══ Data listing ══
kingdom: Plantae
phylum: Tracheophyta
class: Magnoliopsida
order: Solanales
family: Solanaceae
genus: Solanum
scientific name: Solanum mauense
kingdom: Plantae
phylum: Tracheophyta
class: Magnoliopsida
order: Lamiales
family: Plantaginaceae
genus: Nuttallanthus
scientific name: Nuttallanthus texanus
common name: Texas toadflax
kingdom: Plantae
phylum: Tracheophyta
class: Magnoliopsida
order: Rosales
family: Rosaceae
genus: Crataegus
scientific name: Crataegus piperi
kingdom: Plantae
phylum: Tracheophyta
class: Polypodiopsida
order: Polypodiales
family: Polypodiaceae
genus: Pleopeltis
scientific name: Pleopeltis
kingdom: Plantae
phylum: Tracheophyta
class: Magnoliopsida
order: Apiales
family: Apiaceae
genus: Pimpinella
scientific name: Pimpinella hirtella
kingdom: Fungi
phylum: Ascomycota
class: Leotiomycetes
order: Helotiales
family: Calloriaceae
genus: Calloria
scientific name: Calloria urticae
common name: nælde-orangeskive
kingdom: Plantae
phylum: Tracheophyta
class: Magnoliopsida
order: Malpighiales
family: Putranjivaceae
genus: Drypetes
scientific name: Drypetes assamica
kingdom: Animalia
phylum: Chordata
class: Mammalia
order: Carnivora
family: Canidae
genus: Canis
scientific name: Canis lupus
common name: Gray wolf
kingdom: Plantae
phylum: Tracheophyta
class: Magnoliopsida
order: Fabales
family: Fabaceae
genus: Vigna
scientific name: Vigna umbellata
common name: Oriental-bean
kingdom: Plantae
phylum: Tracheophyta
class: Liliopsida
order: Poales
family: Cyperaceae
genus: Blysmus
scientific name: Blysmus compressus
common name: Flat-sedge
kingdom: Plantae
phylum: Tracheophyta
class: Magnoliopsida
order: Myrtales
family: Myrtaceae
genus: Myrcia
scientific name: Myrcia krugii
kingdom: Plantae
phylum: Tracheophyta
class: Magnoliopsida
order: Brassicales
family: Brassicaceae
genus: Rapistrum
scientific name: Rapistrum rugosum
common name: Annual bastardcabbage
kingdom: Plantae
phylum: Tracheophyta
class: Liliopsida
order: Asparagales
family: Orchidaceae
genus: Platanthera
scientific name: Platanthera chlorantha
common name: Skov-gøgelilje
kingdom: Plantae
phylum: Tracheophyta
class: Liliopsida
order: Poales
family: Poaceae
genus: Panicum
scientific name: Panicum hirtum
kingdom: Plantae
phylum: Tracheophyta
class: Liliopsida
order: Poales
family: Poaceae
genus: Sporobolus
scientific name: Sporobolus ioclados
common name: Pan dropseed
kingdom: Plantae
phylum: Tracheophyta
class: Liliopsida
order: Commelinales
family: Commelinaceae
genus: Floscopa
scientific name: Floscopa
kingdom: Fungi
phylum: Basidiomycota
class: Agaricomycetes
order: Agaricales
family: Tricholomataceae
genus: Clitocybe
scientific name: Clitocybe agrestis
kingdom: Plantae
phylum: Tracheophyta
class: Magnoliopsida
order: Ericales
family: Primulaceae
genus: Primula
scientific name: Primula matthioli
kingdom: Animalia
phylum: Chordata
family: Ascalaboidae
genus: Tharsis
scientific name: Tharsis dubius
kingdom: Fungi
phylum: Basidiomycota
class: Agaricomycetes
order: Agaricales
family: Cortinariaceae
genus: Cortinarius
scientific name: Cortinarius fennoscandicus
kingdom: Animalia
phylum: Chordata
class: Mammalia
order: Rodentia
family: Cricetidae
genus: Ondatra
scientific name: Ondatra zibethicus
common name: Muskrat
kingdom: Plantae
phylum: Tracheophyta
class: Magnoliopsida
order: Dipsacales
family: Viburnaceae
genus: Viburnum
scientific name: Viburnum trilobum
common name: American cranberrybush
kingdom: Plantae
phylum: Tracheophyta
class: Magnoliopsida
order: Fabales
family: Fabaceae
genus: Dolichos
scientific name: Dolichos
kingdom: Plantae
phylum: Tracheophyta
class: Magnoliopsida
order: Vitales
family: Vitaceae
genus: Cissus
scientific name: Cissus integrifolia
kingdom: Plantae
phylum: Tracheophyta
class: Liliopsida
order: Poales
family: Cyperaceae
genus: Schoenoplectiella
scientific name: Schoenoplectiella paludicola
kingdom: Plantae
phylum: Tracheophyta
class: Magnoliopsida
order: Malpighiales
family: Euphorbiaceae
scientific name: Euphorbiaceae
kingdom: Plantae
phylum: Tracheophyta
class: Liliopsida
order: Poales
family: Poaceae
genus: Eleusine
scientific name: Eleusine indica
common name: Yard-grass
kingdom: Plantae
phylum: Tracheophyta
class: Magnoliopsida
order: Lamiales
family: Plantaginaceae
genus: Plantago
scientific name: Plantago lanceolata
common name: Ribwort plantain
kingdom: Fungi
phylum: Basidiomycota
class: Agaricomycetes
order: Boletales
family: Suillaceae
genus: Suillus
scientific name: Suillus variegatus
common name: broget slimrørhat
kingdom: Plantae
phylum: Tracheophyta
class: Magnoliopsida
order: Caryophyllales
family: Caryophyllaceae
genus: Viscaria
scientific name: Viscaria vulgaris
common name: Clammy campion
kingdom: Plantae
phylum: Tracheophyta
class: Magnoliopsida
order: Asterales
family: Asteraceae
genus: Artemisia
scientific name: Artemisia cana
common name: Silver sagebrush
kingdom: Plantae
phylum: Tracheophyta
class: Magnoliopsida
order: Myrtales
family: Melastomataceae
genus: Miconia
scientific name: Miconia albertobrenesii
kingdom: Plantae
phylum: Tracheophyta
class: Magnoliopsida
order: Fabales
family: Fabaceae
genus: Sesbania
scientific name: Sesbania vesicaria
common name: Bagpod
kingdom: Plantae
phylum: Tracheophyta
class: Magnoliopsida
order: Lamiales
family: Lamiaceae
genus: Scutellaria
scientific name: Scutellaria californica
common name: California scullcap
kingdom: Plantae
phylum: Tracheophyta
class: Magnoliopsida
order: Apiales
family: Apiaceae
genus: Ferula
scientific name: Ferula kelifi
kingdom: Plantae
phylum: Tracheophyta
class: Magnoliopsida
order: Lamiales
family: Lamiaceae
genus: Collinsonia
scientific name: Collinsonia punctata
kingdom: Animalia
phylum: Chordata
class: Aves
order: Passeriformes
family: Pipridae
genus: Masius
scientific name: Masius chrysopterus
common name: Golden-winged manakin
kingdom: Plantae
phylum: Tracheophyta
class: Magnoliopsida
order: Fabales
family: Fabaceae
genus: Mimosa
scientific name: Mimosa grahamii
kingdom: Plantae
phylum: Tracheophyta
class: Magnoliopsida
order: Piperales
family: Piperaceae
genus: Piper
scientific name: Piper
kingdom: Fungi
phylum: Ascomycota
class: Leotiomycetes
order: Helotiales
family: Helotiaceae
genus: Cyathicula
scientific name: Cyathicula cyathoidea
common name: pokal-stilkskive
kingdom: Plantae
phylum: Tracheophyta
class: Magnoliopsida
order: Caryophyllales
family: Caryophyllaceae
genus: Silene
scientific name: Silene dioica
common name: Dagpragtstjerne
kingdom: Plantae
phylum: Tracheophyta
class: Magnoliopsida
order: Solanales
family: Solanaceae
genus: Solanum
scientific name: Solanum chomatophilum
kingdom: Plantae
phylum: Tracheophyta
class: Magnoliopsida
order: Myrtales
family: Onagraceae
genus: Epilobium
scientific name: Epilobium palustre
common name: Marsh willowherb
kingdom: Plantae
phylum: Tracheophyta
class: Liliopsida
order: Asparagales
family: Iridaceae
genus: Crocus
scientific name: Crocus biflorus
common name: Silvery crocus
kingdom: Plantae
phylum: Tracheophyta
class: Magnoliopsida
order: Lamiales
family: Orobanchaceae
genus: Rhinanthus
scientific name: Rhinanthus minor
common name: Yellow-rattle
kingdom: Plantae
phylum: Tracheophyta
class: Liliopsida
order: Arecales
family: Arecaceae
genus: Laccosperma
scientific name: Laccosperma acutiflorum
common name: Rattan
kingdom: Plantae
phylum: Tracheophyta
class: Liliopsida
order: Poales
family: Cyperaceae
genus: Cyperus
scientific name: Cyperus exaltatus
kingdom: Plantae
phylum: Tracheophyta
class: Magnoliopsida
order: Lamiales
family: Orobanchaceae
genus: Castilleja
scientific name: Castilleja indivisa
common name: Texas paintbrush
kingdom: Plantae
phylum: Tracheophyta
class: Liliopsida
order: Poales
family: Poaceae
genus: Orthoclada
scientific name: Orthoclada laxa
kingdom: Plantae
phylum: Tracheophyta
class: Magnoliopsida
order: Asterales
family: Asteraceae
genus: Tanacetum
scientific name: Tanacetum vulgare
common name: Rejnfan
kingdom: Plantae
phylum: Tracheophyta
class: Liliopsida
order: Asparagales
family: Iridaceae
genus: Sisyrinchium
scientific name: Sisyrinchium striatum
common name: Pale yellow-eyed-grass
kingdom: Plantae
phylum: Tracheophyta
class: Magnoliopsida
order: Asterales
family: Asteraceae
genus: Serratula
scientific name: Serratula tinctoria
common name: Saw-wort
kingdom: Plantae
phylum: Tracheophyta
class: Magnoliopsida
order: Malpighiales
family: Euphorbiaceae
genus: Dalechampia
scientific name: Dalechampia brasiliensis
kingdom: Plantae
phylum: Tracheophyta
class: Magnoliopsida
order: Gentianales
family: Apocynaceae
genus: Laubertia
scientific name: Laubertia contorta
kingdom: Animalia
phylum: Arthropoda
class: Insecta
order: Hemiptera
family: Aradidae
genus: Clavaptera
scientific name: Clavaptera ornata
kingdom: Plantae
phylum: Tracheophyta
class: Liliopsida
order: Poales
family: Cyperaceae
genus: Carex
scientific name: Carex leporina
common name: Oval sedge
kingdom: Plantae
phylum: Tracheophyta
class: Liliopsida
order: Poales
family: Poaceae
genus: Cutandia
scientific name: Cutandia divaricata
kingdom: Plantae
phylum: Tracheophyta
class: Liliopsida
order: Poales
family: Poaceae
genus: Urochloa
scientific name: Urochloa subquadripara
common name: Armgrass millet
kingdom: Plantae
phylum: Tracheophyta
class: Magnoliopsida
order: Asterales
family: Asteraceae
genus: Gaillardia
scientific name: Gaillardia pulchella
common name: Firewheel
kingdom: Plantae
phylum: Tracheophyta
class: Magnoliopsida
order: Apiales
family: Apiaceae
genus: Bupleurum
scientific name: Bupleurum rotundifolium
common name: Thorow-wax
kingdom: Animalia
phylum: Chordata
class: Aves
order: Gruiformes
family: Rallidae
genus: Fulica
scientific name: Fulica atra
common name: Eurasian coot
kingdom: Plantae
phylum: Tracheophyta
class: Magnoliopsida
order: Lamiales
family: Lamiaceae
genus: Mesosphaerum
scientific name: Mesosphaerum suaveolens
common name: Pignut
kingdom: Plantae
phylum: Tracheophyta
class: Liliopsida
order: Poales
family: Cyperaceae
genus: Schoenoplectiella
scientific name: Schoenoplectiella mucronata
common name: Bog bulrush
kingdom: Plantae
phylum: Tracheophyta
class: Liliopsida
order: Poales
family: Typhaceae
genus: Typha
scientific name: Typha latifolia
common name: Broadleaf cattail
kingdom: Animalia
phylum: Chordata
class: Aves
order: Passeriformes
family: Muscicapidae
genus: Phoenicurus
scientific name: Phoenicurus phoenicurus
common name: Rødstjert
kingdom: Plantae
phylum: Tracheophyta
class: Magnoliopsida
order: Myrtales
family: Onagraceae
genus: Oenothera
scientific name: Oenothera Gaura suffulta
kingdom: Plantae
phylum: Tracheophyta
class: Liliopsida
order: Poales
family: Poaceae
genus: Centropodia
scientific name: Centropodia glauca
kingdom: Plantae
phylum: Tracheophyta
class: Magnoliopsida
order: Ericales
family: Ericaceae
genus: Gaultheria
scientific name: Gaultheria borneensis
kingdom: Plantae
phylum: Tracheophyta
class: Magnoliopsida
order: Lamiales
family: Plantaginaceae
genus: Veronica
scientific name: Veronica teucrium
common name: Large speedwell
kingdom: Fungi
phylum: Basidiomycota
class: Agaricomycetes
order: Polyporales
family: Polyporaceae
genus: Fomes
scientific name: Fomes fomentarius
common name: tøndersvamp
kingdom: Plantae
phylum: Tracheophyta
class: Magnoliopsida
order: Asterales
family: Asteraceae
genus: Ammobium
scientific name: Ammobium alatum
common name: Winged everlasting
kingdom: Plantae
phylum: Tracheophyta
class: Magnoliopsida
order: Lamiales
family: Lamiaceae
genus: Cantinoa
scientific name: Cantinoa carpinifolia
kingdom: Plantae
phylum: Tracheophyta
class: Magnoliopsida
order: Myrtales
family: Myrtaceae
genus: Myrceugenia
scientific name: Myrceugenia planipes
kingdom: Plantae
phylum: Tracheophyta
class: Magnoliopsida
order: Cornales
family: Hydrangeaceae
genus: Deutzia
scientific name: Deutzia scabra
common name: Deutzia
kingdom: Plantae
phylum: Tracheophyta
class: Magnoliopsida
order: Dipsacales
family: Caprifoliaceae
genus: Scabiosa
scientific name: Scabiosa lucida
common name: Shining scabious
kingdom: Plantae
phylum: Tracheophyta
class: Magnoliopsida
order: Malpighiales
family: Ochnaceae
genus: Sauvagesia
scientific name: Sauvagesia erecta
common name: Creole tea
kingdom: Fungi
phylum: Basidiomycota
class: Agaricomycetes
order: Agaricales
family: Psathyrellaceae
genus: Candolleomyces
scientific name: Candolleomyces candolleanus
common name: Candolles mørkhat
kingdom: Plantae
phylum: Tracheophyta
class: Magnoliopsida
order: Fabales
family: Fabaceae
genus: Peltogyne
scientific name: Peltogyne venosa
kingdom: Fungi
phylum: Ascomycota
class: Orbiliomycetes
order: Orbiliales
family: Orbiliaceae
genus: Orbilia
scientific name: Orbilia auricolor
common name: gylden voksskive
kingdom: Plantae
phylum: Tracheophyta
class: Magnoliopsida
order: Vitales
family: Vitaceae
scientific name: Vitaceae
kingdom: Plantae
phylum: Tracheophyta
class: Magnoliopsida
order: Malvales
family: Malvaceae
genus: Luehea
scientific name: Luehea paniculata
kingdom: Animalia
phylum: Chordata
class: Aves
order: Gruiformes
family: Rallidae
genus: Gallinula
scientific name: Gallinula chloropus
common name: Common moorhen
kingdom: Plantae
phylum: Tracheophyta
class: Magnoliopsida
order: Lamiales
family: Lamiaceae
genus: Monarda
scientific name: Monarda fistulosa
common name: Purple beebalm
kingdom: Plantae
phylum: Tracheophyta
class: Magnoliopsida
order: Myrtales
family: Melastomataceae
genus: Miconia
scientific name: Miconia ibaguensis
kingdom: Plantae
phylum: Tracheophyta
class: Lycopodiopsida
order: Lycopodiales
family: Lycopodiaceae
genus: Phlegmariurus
═══
Write out the lines of the rows above as a numbered list, from the very first line through the line containing "scientific name: Nuttallanthus texanus", both included. Skip any blank lines.

1. kingdom: Plantae
2. phylum: Tracheophyta
3. class: Magnoliopsida
4. order: Solanales
5. family: Solanaceae
6. genus: Solanum
7. scientific name: Solanum mauense
8. kingdom: Plantae
9. phylum: Tracheophyta
10. class: Magnoliopsida
11. order: Lamiales
12. family: Plantaginaceae
13. genus: Nuttallanthus
14. scientific name: Nuttallanthus texanus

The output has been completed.